As a child, Lee watched Krauss + Union Station on public TV; she remembers calling her mom into the room to identify the singer with the crystalline, unadulterated voice. Later, seeing Krauss at a music festival helped convince Lee to move to Nashville and work odd jobs—waitressing, nannying, scrubbing floors—all for a chance at a music career. But when her manager suggested she get a demo CD into Krauss’ hands, Lee’s response was, “I’m not giving my first attempt at bluegrass music to Alison frickin’ Krauss.”

Fortunately, she did, and just as she was preparing for her year abroad, she got a phone call—Krauss wanted to meet for dinner. As exciting as it was to hear her hero praising her songs, Lee couldn’t believe she was about to leave the country.

“Alison looked me straight in the eye,” Lee recalls, “and said, ‘you’re not going to miss anything. Go, have a wonderful time, write lots of depressing songs and come talk to me when you get back.’”

Lee did just that, playing her songs around the UK, opening for artists like Bill Mallonee and Pierce Pettis, and performing on Bob Harris’ radio program on BBC2.

When she returned, she took a job substitute-teaching, but soon got the call from Krauss to open a show at Nashville’s famed Ryman Auditorium.

In spring 2002, she signed a publishing deal and was finally able to make a living from music. She later signed with Compadre Records for her first full-length. Thanks to the Krauss’ help and to Lee’s gift of drawing listeners into her soulful country songs, Stillhouse Road features a host of veteran musicians, including Krauss, Vince Gill and Colin Linden.

Much of the record was inspired by memories of Lee’s childhood trips to visit her grandparents on Knob Mountain in the Alleghenys, from the legend of a hidden moonshine still to walking through virgin snow and waking up to homemade bread and grapefruit juice.

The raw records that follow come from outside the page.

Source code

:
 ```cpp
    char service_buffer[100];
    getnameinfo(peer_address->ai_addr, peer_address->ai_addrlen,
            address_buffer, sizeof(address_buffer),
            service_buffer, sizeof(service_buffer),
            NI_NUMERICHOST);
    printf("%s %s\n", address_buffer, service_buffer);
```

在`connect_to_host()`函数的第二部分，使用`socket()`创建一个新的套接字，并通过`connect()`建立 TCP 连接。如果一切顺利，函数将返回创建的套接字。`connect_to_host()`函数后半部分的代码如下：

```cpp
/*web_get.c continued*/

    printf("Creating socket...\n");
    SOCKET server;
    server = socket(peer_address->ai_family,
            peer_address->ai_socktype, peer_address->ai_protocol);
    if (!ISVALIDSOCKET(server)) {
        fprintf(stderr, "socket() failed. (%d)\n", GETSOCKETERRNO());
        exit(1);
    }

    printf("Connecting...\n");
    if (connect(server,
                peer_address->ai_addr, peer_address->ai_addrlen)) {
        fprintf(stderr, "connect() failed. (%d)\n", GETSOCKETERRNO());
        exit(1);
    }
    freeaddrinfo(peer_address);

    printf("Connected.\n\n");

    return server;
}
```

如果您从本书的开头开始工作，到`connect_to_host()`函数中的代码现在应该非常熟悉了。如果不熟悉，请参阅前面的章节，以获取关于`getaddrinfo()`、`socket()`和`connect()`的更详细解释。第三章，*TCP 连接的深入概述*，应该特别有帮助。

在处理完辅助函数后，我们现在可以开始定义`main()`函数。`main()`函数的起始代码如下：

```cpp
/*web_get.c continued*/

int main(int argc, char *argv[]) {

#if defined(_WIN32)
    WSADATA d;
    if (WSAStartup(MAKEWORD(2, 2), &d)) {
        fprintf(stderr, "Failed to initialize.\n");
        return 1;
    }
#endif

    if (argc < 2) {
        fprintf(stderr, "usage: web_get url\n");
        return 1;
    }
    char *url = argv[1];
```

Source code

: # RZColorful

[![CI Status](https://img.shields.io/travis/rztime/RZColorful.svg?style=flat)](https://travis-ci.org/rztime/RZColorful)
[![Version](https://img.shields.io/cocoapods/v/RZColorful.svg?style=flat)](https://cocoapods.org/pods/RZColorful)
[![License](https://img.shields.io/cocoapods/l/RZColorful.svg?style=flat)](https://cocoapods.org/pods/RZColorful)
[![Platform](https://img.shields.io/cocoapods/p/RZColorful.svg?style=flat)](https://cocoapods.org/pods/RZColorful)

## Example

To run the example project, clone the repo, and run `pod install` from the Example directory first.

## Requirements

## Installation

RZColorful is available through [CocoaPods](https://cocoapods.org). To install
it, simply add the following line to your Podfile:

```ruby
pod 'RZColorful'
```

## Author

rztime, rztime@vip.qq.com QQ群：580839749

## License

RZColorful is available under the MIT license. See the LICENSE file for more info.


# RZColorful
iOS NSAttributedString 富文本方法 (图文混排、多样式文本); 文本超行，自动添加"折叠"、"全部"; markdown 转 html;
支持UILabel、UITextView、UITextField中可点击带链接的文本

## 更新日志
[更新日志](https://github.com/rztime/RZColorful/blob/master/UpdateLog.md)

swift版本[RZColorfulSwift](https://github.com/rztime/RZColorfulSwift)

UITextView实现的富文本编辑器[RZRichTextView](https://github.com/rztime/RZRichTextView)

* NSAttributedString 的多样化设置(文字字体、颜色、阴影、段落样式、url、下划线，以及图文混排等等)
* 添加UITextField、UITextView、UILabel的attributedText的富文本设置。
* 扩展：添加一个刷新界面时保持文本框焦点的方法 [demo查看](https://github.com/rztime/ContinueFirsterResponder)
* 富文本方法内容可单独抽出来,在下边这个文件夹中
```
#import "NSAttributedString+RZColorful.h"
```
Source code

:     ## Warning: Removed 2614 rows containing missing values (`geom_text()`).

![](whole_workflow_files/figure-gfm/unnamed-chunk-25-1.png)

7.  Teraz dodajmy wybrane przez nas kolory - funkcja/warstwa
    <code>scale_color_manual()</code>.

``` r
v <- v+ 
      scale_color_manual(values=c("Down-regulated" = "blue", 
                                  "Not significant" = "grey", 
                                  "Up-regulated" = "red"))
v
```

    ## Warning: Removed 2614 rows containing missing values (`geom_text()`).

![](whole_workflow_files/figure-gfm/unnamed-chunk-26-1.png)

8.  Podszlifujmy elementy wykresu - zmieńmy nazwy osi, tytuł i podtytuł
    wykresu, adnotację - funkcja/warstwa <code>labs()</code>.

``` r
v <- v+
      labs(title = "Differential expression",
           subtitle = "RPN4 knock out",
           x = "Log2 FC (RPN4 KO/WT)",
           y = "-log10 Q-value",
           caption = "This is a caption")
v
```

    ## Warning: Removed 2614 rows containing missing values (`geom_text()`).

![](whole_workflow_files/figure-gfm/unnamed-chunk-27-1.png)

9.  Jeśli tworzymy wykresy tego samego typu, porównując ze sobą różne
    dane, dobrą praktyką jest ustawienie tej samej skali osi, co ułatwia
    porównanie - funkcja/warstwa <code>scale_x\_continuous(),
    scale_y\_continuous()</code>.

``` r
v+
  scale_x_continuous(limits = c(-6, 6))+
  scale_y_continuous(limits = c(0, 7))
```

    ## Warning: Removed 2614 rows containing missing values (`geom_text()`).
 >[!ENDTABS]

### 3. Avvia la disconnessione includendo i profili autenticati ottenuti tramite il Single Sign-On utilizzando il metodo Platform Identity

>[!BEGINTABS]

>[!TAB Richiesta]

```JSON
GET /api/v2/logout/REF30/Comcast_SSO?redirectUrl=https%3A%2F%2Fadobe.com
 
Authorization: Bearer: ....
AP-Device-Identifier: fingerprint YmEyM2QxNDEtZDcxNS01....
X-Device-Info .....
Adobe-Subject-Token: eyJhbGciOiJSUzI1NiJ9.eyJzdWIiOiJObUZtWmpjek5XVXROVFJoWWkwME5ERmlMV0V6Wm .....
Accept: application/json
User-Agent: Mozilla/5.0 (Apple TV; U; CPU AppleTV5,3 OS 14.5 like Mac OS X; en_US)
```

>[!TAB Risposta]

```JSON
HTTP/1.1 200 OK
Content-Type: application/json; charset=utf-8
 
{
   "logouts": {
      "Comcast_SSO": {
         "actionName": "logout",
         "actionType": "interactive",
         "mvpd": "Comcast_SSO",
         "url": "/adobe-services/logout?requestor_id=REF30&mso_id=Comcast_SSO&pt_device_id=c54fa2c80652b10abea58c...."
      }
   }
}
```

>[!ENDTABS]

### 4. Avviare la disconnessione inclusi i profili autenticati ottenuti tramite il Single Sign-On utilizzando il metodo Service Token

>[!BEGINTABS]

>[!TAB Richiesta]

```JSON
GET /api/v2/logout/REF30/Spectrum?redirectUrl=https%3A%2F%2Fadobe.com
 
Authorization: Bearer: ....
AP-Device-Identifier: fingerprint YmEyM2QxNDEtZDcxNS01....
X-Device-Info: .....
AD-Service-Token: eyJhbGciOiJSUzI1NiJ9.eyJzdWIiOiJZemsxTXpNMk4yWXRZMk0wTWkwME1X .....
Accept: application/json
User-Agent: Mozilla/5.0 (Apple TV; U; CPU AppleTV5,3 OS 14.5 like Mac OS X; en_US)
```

“Northern Ireland was one step beyond missing home,” she says. “I flew from Belfast to Maryland back to Tennessee, where I wrote Stillhouse Road. My grandpappy died of cancer when I was 13. My grandmother died right after I moved to Tennessee. I wasn’t able to say goodbye. This is my way of saying goodbye [and] my way of telling my family how much I love them and how grateful I am for all the memories they gave us.”